2. Candidate scarcity in specialized roles: The structural skills gap in technical and specialized roles means that qualified candidate pools are genuinely smaller than they were five years ago. For software engineers, data scientists, AI/ML specialists, and healthcare professionals, the time-to-hire increase is partly an authentic reflection of supply constraints, not just process inefficiency.
3. Remote-work candidate geography: Remote and hybrid hiring has expanded candidate geographies dramatically, which is a benefit — but it has also increased the coordination complexity of interview scheduling across time zones, lengthening individual stage durations even when the number of stages hasn't changed.
4. Recruiter workload concentration: The wave of tech layoffs in 2022–2023 concentrated recruiting capacity reductions in the exact organizations that historically had the most disciplined hiring processes. Many companies that reduced their talent teams aggressively are now operating with the same or higher req loads against smaller headcount — which produces slower velocity even with the same process quality.
5. Slow hiring manager responsiveness: Multiple industry surveys identify hiring manager feedback speed as the single largest controllable source of time-to-hire delay. When hiring managers take three to five business days to provide feedback after each interview stage, a four-stage process adds two to three weeks of delay before a single offer decision is made.
"Time-to-hire is not one problem — it's five. The organizations making progress are the ones who know which of the five is driving their specific number and are targeting that lever specifically."
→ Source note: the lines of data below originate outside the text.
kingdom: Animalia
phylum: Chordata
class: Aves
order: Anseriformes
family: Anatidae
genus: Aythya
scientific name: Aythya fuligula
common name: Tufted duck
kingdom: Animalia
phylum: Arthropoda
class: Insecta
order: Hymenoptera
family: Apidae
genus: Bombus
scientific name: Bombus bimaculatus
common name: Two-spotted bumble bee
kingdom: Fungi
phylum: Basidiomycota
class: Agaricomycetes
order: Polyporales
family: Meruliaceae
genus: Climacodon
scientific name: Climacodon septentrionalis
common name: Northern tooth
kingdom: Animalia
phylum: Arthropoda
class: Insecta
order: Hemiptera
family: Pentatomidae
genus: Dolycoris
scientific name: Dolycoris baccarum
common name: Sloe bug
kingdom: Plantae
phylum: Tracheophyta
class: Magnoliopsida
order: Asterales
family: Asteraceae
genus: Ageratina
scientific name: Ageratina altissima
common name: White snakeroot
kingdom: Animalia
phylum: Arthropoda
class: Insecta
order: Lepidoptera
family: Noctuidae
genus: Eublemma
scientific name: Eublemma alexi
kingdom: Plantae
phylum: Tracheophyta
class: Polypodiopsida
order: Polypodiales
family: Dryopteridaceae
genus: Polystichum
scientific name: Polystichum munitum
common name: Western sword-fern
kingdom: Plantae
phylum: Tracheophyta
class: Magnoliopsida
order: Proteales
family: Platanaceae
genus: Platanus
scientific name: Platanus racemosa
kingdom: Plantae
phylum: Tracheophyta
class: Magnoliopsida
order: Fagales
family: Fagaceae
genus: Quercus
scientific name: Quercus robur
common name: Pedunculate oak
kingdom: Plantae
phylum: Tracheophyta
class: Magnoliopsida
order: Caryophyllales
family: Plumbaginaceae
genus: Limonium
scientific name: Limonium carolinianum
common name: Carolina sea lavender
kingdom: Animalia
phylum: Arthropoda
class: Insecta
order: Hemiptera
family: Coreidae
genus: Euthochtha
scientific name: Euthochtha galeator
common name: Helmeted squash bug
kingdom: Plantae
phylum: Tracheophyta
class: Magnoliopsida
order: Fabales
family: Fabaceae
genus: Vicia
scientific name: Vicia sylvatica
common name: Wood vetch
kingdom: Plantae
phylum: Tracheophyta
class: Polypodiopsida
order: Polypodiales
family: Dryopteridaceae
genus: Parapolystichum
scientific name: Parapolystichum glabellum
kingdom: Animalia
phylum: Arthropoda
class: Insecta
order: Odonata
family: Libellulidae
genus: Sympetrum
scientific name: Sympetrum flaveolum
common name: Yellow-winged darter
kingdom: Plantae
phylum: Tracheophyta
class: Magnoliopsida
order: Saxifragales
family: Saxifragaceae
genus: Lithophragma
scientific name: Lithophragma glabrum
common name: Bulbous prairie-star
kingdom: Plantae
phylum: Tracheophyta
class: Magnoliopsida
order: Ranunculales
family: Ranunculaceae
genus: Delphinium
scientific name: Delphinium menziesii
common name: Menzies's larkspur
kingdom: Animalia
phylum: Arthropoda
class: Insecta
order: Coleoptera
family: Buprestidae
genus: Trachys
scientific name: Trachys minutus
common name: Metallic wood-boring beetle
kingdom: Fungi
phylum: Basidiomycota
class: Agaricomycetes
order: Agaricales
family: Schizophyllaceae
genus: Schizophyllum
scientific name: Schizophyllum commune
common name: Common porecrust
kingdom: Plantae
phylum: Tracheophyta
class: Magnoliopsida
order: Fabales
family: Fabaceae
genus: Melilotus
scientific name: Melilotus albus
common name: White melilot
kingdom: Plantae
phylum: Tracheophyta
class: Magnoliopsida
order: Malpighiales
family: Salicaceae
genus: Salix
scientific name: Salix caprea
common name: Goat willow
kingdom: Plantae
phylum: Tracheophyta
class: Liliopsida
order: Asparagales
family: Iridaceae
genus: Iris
The Cost Attached to Every Additional Day
Time-to-hire is not just an operational metric — it is a cost metric. Every additional day a role sits open carries a vacancy cost that compounds against salary, productivity, and team load. For a revenue-generating role at a $120,000 base salary, the standard vacancy cost formula — salary × impact multiplier (2x for IC revenue roles) ÷ 260 working days — produces approximately $923 per day of vacancy cost. Over a 44-day fill cycle, that is $40,600 before a single recruiting fee is counted. Cutting 10 days off that cycle saves over $9,000 per hire. Across 100 hires per year at that salary level, the math becomes $900,000 in recovered productivity value.
What the Fast Movers Are Doing Differently
Organizations in the fastest quartile — filling software engineers in 14–21 days versus the 35–45 day median — share three consistent practices. First, they run parallel rather than sequential interview stages, eliminating the scheduling lag between rounds. Second, they use structured interviews with scoring rubrics, which produce sufficient data for decision-making in fewer rounds. Third, they have pre-built offer authority: the compensation range, offer parameters, and approval process are defined before the candidate reaches offer stage, not during it. The combination of these three practices accounts for most of the velocity gap between best-in-class and median performers.
The takeaway: The 44-day national average is a benchmark to understand, not accept. The five drivers of time-to-hire growth are all partially addressable through process design. The fastest-filling organizations have not found new channels or hired more recruiters — they have eliminated the delay that accumulates between stages through better process architecture.